# [Exercise prompt]
Copy the listing exactly, images excluded.

# [Extracted data]
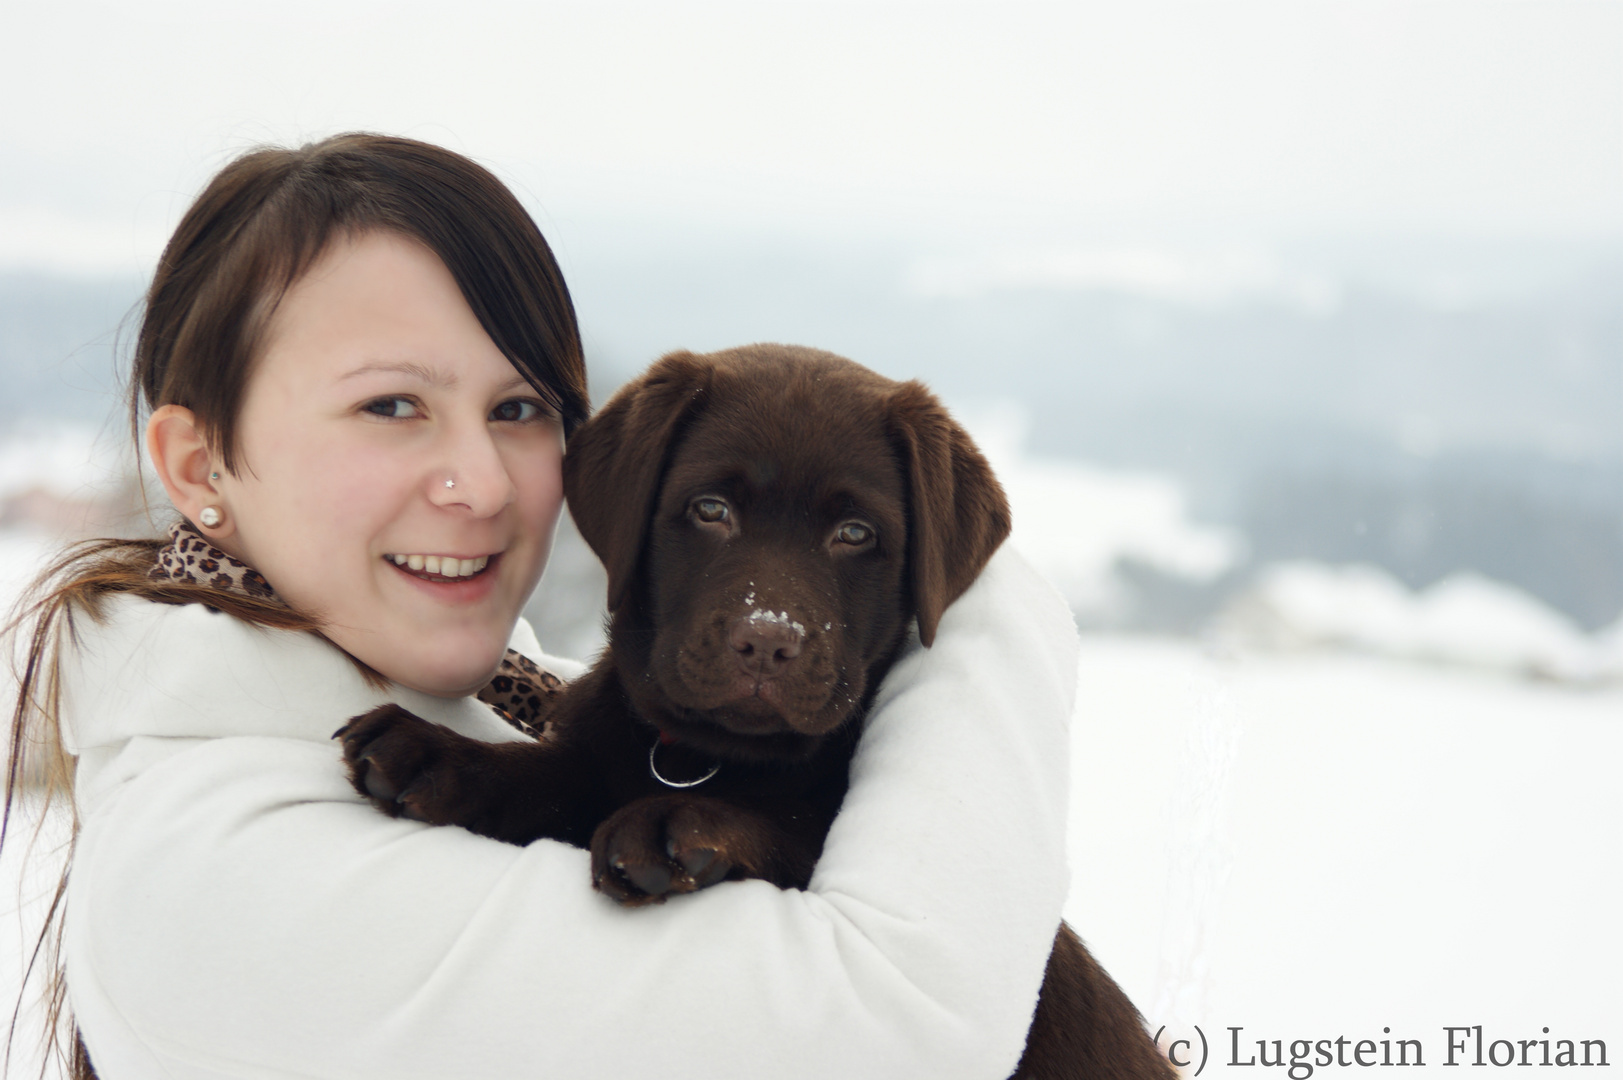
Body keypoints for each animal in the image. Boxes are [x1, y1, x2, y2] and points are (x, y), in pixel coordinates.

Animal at [335, 345, 1175, 1078]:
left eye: (855, 533)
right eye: (711, 509)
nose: (768, 640)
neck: (698, 757)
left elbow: (790, 832)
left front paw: (673, 827)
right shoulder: (593, 757)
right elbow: (544, 774)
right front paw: (432, 751)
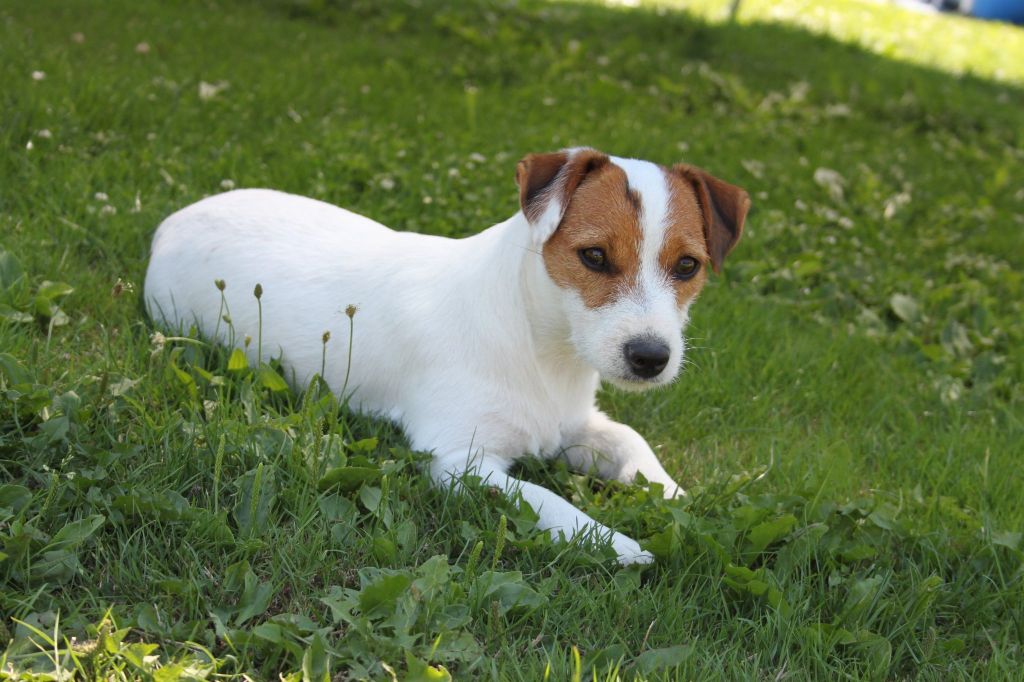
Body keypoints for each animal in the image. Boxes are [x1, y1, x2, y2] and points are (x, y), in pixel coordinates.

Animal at [144, 147, 749, 561]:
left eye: (688, 266)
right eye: (594, 256)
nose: (651, 357)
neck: (540, 348)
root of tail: (171, 221)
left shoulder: (576, 424)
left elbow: (632, 443)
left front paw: (678, 496)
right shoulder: (459, 460)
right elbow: (546, 499)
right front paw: (615, 542)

# [Response for this exercise]
Body keypoints for each animal in the image. Boxes are [x1, y1, x2, y2] and points are (x, y), in pixel coordinates.

Animal at [335, 345, 1175, 1078]:
left eye: (855, 533)
right eye: (711, 509)
nose: (768, 640)
neck: (698, 757)
left elbow: (790, 832)
left front paw: (673, 827)
right shoulder: (593, 757)
right elbow: (544, 774)
right front paw: (432, 751)
Body keypoints for each animal in the image. Boxes are [x1, y1, x2, y2] and points are (x, y), in pixel coordinates.

Animal at [144, 147, 749, 561]:
left eye: (688, 266)
right eye: (594, 256)
nose: (651, 357)
neck: (540, 348)
root of tail: (171, 221)
left shoulder: (576, 424)
left elbow: (632, 443)
left front paw: (678, 496)
right shoulder: (459, 460)
right elbow: (546, 499)
right front paw: (615, 542)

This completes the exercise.